__Your objective__: In this exercise, each record below is to be written out again exactly.
*-*-*
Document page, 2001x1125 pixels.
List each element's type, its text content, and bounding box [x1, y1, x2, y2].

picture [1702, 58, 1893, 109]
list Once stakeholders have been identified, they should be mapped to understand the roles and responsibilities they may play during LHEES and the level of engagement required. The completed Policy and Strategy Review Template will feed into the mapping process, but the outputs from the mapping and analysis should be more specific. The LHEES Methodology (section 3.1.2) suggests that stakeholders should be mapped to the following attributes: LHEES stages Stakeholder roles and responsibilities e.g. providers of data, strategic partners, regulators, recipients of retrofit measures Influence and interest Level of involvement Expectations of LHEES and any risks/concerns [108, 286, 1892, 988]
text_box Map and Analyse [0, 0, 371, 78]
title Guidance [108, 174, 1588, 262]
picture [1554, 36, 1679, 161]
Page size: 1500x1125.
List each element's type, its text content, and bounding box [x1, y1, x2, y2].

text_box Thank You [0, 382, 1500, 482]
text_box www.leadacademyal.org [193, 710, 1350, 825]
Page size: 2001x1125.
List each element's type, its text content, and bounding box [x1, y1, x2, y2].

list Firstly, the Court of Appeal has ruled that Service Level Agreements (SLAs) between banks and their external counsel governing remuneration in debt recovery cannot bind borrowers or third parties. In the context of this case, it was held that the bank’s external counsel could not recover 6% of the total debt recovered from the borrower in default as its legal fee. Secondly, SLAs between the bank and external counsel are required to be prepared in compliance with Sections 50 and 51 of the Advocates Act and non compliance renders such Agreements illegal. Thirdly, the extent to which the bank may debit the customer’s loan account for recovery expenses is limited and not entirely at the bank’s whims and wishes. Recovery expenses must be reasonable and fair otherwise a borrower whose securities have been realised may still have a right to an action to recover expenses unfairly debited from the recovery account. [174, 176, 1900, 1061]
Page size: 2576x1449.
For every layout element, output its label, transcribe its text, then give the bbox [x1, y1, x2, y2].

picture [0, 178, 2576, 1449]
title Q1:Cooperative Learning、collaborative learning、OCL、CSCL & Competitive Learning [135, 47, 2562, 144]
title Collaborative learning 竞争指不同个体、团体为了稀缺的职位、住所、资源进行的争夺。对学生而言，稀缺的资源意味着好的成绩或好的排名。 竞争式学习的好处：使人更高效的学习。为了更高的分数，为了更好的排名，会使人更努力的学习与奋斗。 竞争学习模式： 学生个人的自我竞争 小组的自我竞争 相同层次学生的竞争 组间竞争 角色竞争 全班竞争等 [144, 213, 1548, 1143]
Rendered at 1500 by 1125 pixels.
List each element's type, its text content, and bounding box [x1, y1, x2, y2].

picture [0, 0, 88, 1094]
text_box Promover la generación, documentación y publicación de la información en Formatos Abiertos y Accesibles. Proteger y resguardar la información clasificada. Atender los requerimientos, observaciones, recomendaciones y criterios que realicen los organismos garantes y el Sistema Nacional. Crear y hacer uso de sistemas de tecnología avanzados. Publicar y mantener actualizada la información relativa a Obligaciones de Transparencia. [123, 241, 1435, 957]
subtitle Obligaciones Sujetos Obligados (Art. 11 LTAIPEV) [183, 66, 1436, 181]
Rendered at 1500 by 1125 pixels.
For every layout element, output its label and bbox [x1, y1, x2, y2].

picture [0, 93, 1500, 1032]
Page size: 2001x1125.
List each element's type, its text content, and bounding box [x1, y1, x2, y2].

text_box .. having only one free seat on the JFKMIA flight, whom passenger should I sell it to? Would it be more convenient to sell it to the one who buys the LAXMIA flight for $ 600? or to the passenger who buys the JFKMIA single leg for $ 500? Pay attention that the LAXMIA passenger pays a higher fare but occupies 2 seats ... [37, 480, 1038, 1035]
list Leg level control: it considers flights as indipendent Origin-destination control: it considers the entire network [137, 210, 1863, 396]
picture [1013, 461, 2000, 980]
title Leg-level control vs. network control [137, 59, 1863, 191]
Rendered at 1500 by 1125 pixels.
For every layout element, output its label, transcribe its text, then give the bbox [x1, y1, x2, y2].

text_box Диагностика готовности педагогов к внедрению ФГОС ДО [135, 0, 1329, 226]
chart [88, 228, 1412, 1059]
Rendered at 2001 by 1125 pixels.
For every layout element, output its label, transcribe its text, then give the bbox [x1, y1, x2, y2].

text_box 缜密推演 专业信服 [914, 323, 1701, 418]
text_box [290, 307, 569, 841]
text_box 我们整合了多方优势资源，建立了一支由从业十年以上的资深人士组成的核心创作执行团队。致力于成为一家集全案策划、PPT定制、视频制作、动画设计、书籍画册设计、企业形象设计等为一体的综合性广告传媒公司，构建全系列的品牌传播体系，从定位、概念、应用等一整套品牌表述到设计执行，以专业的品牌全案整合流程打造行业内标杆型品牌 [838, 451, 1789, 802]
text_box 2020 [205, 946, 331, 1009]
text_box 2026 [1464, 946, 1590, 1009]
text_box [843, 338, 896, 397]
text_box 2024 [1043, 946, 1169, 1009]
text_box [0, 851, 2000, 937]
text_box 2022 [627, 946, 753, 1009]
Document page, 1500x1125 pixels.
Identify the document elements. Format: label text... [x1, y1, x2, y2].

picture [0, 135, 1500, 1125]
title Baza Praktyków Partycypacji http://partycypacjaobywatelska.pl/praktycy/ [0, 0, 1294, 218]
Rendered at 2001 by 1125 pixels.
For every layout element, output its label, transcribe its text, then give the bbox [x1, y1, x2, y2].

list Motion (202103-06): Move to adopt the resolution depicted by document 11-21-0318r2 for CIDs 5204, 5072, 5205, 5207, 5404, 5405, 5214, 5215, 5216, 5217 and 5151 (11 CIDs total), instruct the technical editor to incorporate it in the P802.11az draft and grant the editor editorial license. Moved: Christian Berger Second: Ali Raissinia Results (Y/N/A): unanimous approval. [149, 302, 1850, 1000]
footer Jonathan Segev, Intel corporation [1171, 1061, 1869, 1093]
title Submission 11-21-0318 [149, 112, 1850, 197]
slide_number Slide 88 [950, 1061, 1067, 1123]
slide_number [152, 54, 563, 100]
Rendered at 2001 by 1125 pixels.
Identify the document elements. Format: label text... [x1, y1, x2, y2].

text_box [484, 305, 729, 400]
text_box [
*-*-*
__Solution for this task__:
Document page, 2001x1125 pixels.
List each element's type, its text content, and bounding box [x1, y1, x2, y2].

picture [1702, 58, 1893, 109]
list Once stakeholders have been identified, they should be mapped to understand the roles and responsibilities they may play during LHEES and the level of engagement required. The completed Policy and Strategy Review Template will feed into the mapping process, but the outputs from the mapping and analysis should be more specific. The LHEES Methodology (section 3.1.2) suggests that stakeholders should be mapped to the following attributes: LHEES stages Stakeholder roles and responsibilities e.g. providers of data, strategic partners, regulators, recipients of retrofit measures Influence and interest Level of involvement Expectations of LHEES and any risks/concerns [108, 286, 1892, 988]
text_box Map and Analyse [0, 0, 371, 78]
title Guidance [108, 174, 1588, 262]
picture [1554, 36, 1679, 161]
Page size: 1500x1125.
List each element's type, its text content, and bounding box [x1, y1, x2, y2].

text_box Thank You [0, 382, 1500, 482]
text_box www.leadacademyal.org [193, 710, 1350, 825]
Page size: 2001x1125.
List each element's type, its text content, and bounding box [x1, y1, x2, y2].

list Firstly, the Court of Appeal has ruled that Service Level Agreements (SLAs) between banks and their external counsel governing remuneration in debt recovery cannot bind borrowers or third parties. In the context of this case, it was held that the bank’s external counsel could not recover 6% of the total debt recovered from the borrower in default as its legal fee. Secondly, SLAs between the bank and external counsel are required to be prepared in compliance with Sections 50 and 51 of the Advocates Act and non compliance renders such Agreements illegal. Thirdly, the extent to which the bank may debit the customer’s loan account for recovery expenses is limited and not entirely at the bank’s whims and wishes. Recovery expenses must be reasonable and fair otherwise a borrower whose securities have been realised may still have a right to an action to recover expenses unfairly debited from the recovery account. [174, 176, 1900, 1061]
Page size: 2576x1449.
For every layout element, output its label, transcribe its text, then give the bbox [x1, y1, x2, y2].

picture [0, 178, 2576, 1449]
title Q1:Cooperative Learning、collaborative learning、OCL、CSCL & Competitive Learning [135, 47, 2562, 144]
title Collaborative learning 竞争指不同个体、团体为了稀缺的职位、住所、资源进行的争夺。对学生而言，稀缺的资源意味着好的成绩或好的排名。 竞争式学习的好处：使人更高效的学习。为了更高的分数，为了更好的排名，会使人更努力的学习与奋斗。 竞争学习模式： 学生个人的自我竞争 小组的自我竞争 相同层次学生的竞争 组间竞争 角色竞争 全班竞争等 [144, 213, 1548, 1143]
Rendered at 1500 by 1125 pixels.
List each element's type, its text content, and bounding box [x1, y1, x2, y2].

picture [0, 0, 88, 1094]
text_box Promover la generación, documentación y publicación de la información en Formatos Abiertos y Accesibles. Proteger y resguardar la información clasificada. Atender los requerimientos, observaciones, recomendaciones y criterios que realicen los organismos garantes y el Sistema Nacional. Crear y hacer uso de sistemas de tecnología avanzados. Publicar y mantener actualizada la información relativa a Obligaciones de Transparencia. [123, 241, 1435, 957]
subtitle Obligaciones Sujetos Obligados (Art. 11 LTAIPEV) [183, 66, 1436, 181]
Rendered at 1500 by 1125 pixels.
For every layout element, output its label and bbox [x1, y1, x2, y2].

picture [0, 93, 1500, 1032]
Page size: 2001x1125.
List each element's type, its text content, and bounding box [x1, y1, x2, y2].

text_box .. having only one free seat on the JFKMIA flight, whom passenger should I sell it to? Would it be more convenient to sell it to the one who buys the LAXMIA flight for $ 600? or to the passenger who buys the JFKMIA single leg for $ 500? Pay attention that the LAXMIA passenger pays a higher fare but occupies 2 seats ... [37, 480, 1038, 1035]
list Leg level control: it considers flights as indipendent Origin-destination control: it considers the entire network [137, 210, 1863, 396]
picture [1013, 461, 2000, 980]
title Leg-level control vs. network control [137, 59, 1863, 191]
Rendered at 1500 by 1125 pixels.
For every layout element, output its label, transcribe its text, then give the bbox [x1, y1, x2, y2].

text_box Диагностика готовности педагогов к внедрению ФГОС ДО [135, 0, 1329, 226]
chart [88, 228, 1412, 1059]
Rendered at 2001 by 1125 pixels.
For every layout element, output its label, transcribe its text, then give the bbox [x1, y1, x2, y2].

text_box 缜密推演 专业信服 [914, 323, 1701, 418]
text_box [290, 307, 569, 841]
text_box 我们整合了多方优势资源，建立了一支由从业十年以上的资深人士组成的核心创作执行团队。致力于成为一家集全案策划、PPT定制、视频制作、动画设计、书籍画册设计、企业形象设计等为一体的综合性广告传媒公司，构建全系列的品牌传播体系，从定位、概念、应用等一整套品牌表述到设计执行，以专业的品牌全案整合流程打造行业内标杆型品牌 [838, 451, 1789, 802]
text_box 2020 [205, 946, 331, 1009]
text_box 2026 [1464, 946, 1590, 1009]
text_box [843, 338, 896, 397]
text_box 2024 [1043, 946, 1169, 1009]
text_box [0, 851, 2000, 937]
text_box 2022 [627, 946, 753, 1009]
Document page, 1500x1125 pixels.
Identify the document elements. Format: label text... [x1, y1, x2, y2].

picture [0, 135, 1500, 1125]
title Baza Praktyków Partycypacji http://partycypacjaobywatelska.pl/praktycy/ [0, 0, 1294, 218]
Rendered at 2001 by 1125 pixels.
For every layout element, output its label, transcribe its text, then give the bbox [x1, y1, x2, y2].

list Motion (202103-06): Move to adopt the resolution depicted by document 11-21-0318r2 for CIDs 5204, 5072, 5205, 5207, 5404, 5405, 5214, 5215, 5216, 5217 and 5151 (11 CIDs total), instruct the technical editor to incorporate it in the P802.11az draft and grant the editor editorial license. Moved: Christian Berger Second: Ali Raissinia Results (Y/N/A): unanimous approval. [149, 302, 1850, 1000]
footer Jonathan Segev, Intel corporation [1171, 1061, 1869, 1093]
title Submission 11-21-0318 [149, 112, 1850, 197]
slide_number Slide 88 [950, 1061, 1067, 1123]
slide_number [152, 54, 563, 100]
Rendered at 2001 by 1125 pixels.
Identify the document elements. Format: label text... [x1, y1, x2, y2].

text_box [484, 305, 729, 400]
text_box [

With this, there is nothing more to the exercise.